Apollo Tyres Ltd and Cooper Tire & Rubber Co. announced the execution of a definitive merger agreement under which a wholly-owned subsidiary of Apollo will acquire Cooper in an all-cash transaction valued at approximately $2.5 billion.
Apollo Tyres to Acquire Cooper Tire & Rubber Company
Apollo Tyres Ltd and Cooper Tire & Rubber Co. announced the execution of a definitive merger agreement under which a wholly-owned subsidiary of Apollo will acquire Cooper in an all-cash transaction valued at approximately $2.5 billion.
Under the terms of the agreement, which has been unanimously approved by the boards of directors of both companies, Cooper stockholders will receive $35.00 per share in cash. The transaction represents a 40% premium to Cooper’s 30-day volume-weighted average price.
This combination will bring together two companies with highly complementary brands, geographic presence, and technological expertise.
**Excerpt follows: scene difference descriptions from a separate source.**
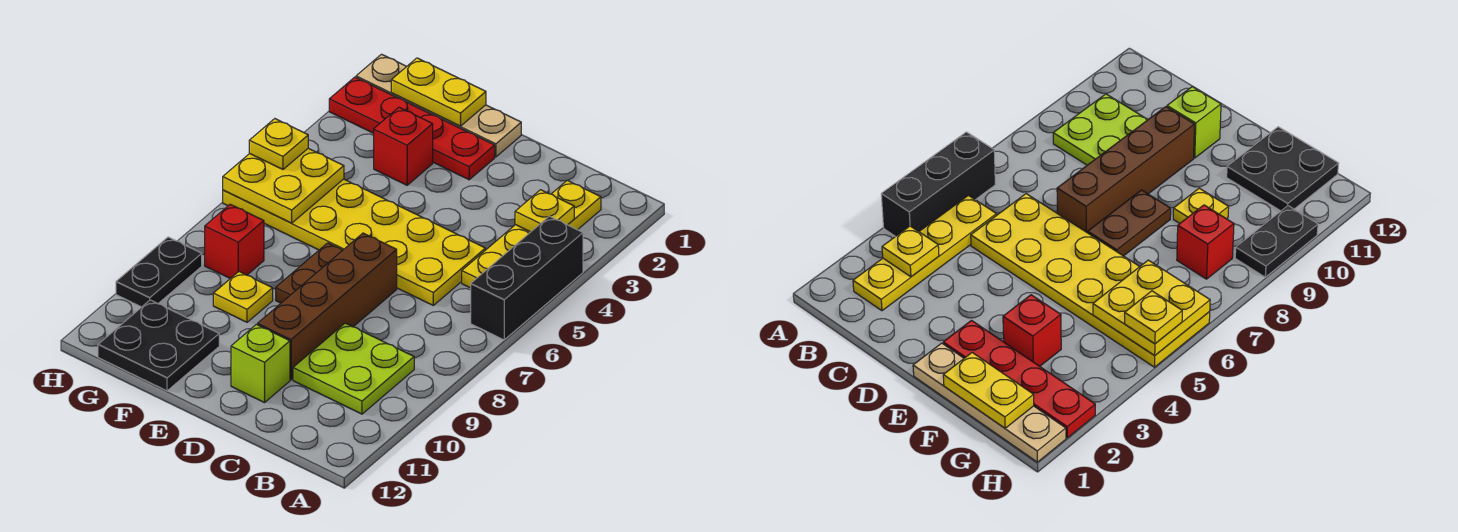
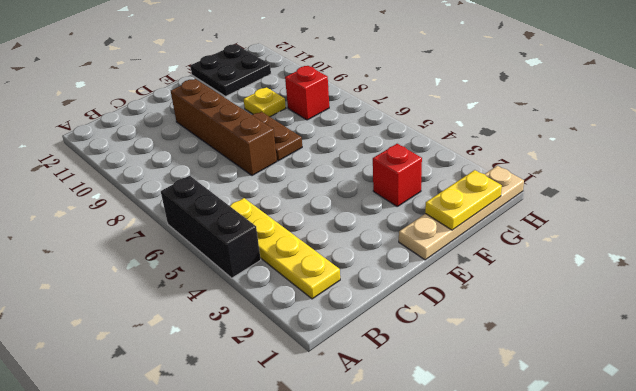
none -> lime 2x2 plate [293,323,414,414]
none -> yellow 2x6 plate [223,179,485,305]
none -> lime 1x1 brick [231,324,290,403]

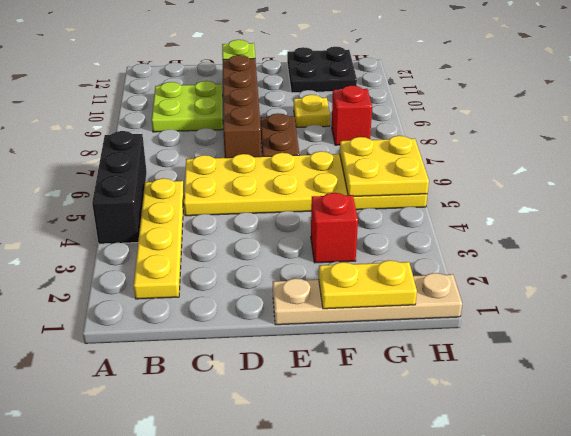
none -> red 1x4 plate [329,77,495,180]
none -> black 1x2 plate [116,237,202,307]
none -> yellow 1x1 plate [515,190,574,232]

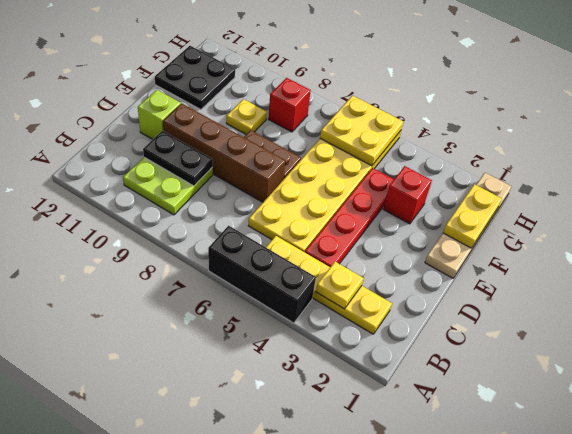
red 1x4 plate [305,168,394,267] -> red 1x4 plate moved to [329,77,495,180]
black 1x2 plate [143,131,213,186] -> black 1x2 plate moved to [116,237,202,307]
none -> yellow 1x1 plate [249,119,308,169]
Apollo was founded in 1972, and Cooper, the 11th-largest tire company in the world by revenue, was founded in 1914 and today supplies tires worldwide through brands such as Cooper, Mastercraft, Starfire, Chengshan, Roadmaster and Avon.
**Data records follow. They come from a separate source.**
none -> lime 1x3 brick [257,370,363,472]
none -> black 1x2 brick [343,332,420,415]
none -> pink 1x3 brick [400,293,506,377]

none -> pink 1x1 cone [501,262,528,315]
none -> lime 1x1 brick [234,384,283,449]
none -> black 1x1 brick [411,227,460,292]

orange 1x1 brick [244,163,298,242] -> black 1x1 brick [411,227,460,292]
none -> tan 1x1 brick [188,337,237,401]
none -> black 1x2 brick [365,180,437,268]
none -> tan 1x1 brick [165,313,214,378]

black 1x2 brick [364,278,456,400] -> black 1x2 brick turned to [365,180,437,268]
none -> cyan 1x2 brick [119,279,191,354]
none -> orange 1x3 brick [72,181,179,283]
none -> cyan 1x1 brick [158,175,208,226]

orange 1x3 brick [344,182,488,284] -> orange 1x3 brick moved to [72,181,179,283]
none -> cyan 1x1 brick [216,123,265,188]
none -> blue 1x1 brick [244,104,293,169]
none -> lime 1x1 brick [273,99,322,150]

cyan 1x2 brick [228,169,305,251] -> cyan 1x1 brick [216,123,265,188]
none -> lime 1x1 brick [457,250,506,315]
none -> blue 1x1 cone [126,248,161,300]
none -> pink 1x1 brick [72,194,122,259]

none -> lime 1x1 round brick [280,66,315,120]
The combined company will be the seventh-largest tire company in the world and will have a strong presence in high-growth end-markets across four continents. With a combined $6.6 billion in total sales in 2012, the combined company will have a full range of brands.
The combination is expected to deliver value creation benefits of approximately $80 to $120 million per annum at the EBITDA level. These ongoing benefits are expected to be fully achieved after three years and derived from operating scale, sourcing benefits, technology, product optimization, and manufacturing improvements. The transaction is expected to be immediately accretive to Apollo’s earnings.
The close of the transaction, assuming timely regulatory approvals and other customary closing conditions, as well as approval by Cooper’s stockholders, is expected to take place within the second half of 2013.
Following the close, Cooper will become a privately held company and its common stock will no longer be traded on the New York Stock Exchange. It is expected that Cooper will continue to be led by members of its current management team and will continue to operate out of its facilities located around the world.
Cooper will continue to recognize the labor unions and honor the terms of collective bargaining agreements presently in effect while generally maintaining compensation and benefit levels for non-union employees.
Morgan Stanley & Co. LLC and Deutsche Bank Securities Inc. served as financial advisors and investment firm Greater Pacific Capital acted as strategic and financial advisor to Apollo.
Standard Chartered is the sole provider of transaction financing at the Apollo Tyres level and is also the structuring advisor. Morgan Stanley Senior Funding Inc., Deutsche Bank Securities Inc., Standard Chartered and Goldman Sachs Bank USA are joint lead arrangers providing committed funding to Apollo’s acquisition subsidiary.
Sullivan & Cromwell LLP and Amarchand & Mangaldas & Suresh A Shroff & Co served as legal advisors to Apollo. BofA Merrill Lynch served as financial advisor and Jones Day served as legal advisor to Cooper.